Collected data entries
*** Block opens ***
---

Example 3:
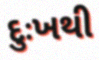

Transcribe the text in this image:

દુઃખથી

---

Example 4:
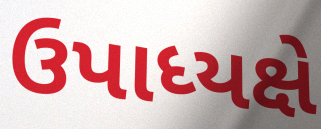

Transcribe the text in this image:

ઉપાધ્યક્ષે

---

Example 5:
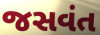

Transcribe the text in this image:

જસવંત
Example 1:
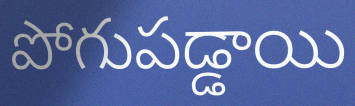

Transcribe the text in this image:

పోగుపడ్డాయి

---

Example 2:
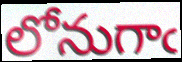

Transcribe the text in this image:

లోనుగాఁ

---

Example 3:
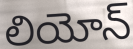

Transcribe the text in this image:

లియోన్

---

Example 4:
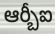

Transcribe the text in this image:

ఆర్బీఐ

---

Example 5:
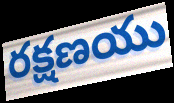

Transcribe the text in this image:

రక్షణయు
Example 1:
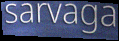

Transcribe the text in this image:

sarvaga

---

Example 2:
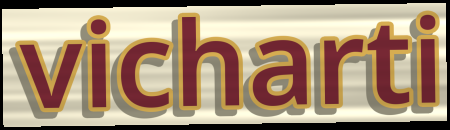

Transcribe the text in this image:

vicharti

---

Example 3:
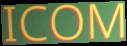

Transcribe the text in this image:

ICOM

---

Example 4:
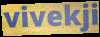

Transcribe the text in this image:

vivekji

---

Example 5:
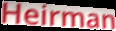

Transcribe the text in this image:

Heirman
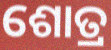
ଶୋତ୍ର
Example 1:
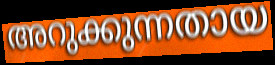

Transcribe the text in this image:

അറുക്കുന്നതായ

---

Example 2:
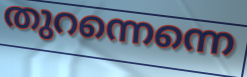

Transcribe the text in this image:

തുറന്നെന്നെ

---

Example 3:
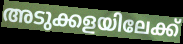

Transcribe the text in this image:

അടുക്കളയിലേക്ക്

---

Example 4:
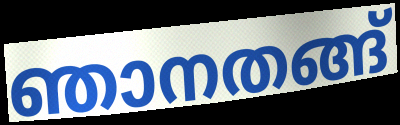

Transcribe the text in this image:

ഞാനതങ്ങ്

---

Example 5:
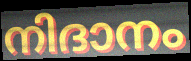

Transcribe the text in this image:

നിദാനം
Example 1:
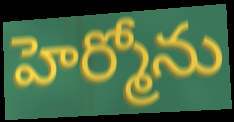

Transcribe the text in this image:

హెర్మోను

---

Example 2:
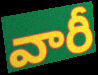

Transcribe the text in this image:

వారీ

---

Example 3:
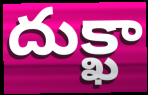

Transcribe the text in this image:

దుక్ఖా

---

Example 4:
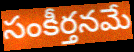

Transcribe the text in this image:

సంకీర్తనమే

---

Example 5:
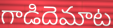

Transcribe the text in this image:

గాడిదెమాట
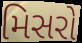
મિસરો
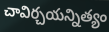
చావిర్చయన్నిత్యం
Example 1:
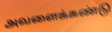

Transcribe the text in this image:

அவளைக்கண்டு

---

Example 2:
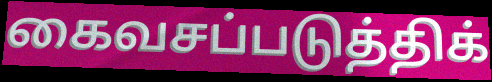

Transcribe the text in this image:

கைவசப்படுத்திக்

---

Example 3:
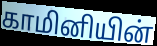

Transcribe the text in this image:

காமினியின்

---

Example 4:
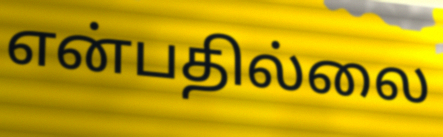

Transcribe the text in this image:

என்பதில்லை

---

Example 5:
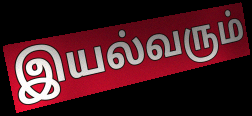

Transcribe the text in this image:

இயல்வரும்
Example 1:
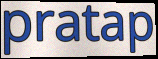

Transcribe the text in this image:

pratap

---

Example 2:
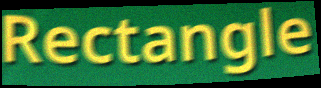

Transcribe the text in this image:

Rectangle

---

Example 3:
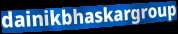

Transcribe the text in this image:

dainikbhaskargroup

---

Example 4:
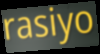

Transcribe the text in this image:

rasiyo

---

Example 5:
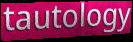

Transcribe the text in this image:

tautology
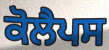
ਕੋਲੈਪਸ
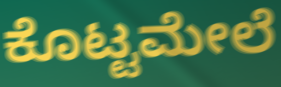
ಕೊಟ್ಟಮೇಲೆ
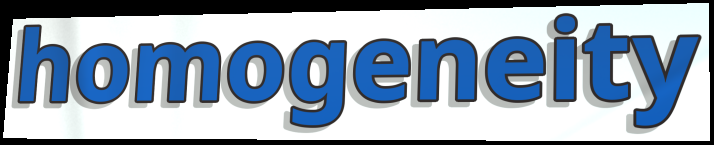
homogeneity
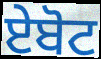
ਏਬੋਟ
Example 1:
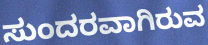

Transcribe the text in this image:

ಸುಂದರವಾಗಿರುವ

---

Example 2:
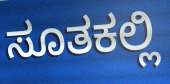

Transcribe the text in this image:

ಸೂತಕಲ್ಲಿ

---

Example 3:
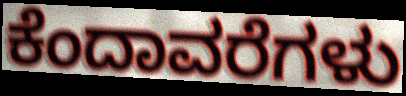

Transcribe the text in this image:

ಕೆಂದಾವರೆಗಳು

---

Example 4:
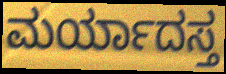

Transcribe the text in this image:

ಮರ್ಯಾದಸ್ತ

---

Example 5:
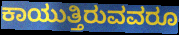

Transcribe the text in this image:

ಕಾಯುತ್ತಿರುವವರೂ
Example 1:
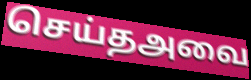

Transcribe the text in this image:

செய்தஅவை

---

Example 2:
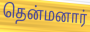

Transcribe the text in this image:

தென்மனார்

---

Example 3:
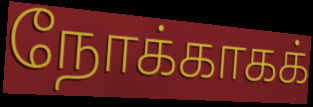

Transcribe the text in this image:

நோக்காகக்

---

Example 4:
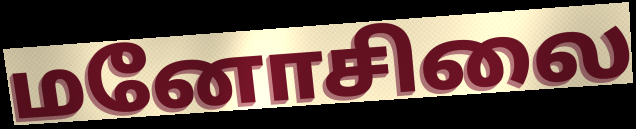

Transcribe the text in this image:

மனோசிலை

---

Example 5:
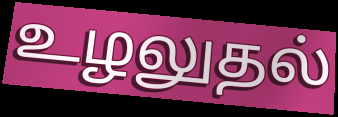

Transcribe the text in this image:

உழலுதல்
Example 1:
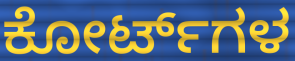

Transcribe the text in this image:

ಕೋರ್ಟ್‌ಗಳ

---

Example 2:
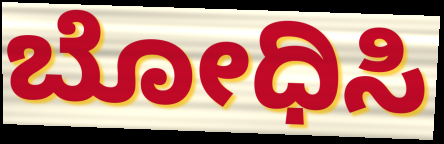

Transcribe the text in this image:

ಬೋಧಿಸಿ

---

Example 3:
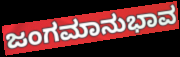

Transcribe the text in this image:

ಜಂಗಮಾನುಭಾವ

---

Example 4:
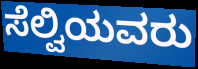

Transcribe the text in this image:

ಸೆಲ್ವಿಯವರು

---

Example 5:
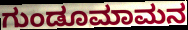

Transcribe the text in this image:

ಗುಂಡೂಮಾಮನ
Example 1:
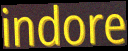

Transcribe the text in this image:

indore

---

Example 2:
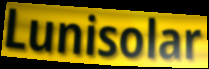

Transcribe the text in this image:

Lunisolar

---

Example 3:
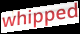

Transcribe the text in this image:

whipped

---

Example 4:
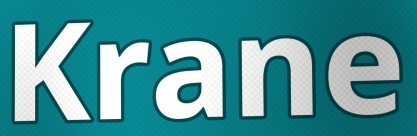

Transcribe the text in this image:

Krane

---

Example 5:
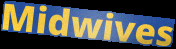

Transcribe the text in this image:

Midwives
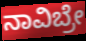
*** Block closes ***
DESCRIPTION OF THE TASK: An unchanged copy of the data, images excluded, is all that should be given.

YOUR SOLUTION:
---

Example 3:

Transcribe the text in this image:

દુઃખથી

---

Example 4:

Transcribe the text in this image:

ઉપાધ્યક્ષે

---

Example 5:

Transcribe the text in this image:

જસવંત
Example 1:

Transcribe the text in this image:

పోగుపడ్డాయి

---

Example 2:

Transcribe the text in this image:

లోనుగాఁ

---

Example 3:

Transcribe the text in this image:

లియోన్

---

Example 4:

Transcribe the text in this image:

ఆర్బీఐ

---

Example 5:

Transcribe the text in this image:

రక్షణయు
Example 1:

Transcribe the text in this image:

sarvaga

---

Example 2:

Transcribe the text in this image:

vicharti

---

Example 3:

Transcribe the text in this image:

ICOM

---

Example 4:

Transcribe the text in this image:

vivekji

---

Example 5:

Transcribe the text in this image:

Heirman
ଶୋତ୍ର
Example 1:

Transcribe the text in this image:

അറുക്കുന്നതായ

---

Example 2:

Transcribe the text in this image:

തുറന്നെന്നെ

---

Example 3:

Transcribe the text in this image:

അടുക്കളയിലേക്ക്

---

Example 4:

Transcribe the text in this image:

ഞാനതങ്ങ്

---

Example 5:

Transcribe the text in this image:

നിദാനം
Example 1:

Transcribe the text in this image:

హెర్మోను

---

Example 2:

Transcribe the text in this image:

వారీ

---

Example 3:

Transcribe the text in this image:

దుక్ఖా

---

Example 4:

Transcribe the text in this image:

సంకీర్తనమే

---

Example 5:

Transcribe the text in this image:

గాడిదెమాట
મિસરો
చావిర్చయన్నిత్యం
Example 1:

Transcribe the text in this image:

அவளைக்கண்டு

---

Example 2:

Transcribe the text in this image:

கைவசப்படுத்திக்

---

Example 3:

Transcribe the text in this image:

காமினியின்

---

Example 4:

Transcribe the text in this image:

என்பதில்லை

---

Example 5:

Transcribe the text in this image:

இயல்வரும்
Example 1:

Transcribe the text in this image:

pratap

---

Example 2:

Transcribe the text in this image:

Rectangle

---

Example 3:

Transcribe the text in this image:

dainikbhaskargroup

---

Example 4:

Transcribe the text in this image:

rasiyo

---

Example 5:

Transcribe the text in this image:

tautology
ਕੋਲੈਪਸ
ಕೊಟ್ಟಮೇಲೆ
homogeneity
ਏਬੋਟ
Example 1:

Transcribe the text in this image:

ಸುಂದರವಾಗಿರುವ

---

Example 2:

Transcribe the text in this image:

ಸೂತಕಲ್ಲಿ

---

Example 3:

Transcribe the text in this image:

ಕೆಂದಾವರೆಗಳು

---

Example 4:

Transcribe the text in this image:

ಮರ್ಯಾದಸ್ತ

---

Example 5:

Transcribe the text in this image:

ಕಾಯುತ್ತಿರುವವರೂ
Example 1:

Transcribe the text in this image:

செய்தஅவை

---

Example 2:

Transcribe the text in this image:

தென்மனார்

---

Example 3:

Transcribe the text in this image:

நோக்காகக்

---

Example 4:

Transcribe the text in this image:

மனோசிலை

---

Example 5:

Transcribe the text in this image:

உழலுதல்
Example 1:

Transcribe the text in this image:

ಕೋರ್ಟ್‌ಗಳ

---

Example 2:

Transcribe the text in this image:

ಬೋಧಿಸಿ

---

Example 3:

Transcribe the text in this image:

ಜಂಗಮಾನುಭಾವ

---

Example 4:

Transcribe the text in this image:

ಸೆಲ್ವಿಯವರು

---

Example 5:

Transcribe the text in this image:

ಗುಂಡೂಮಾಮನ
Example 1:

Transcribe the text in this image:

indore

---

Example 2:

Transcribe the text in this image:

Lunisolar

---

Example 3:

Transcribe the text in this image:

whipped

---

Example 4:

Transcribe the text in this image:

Krane

---

Example 5:

Transcribe the text in this image:

Midwives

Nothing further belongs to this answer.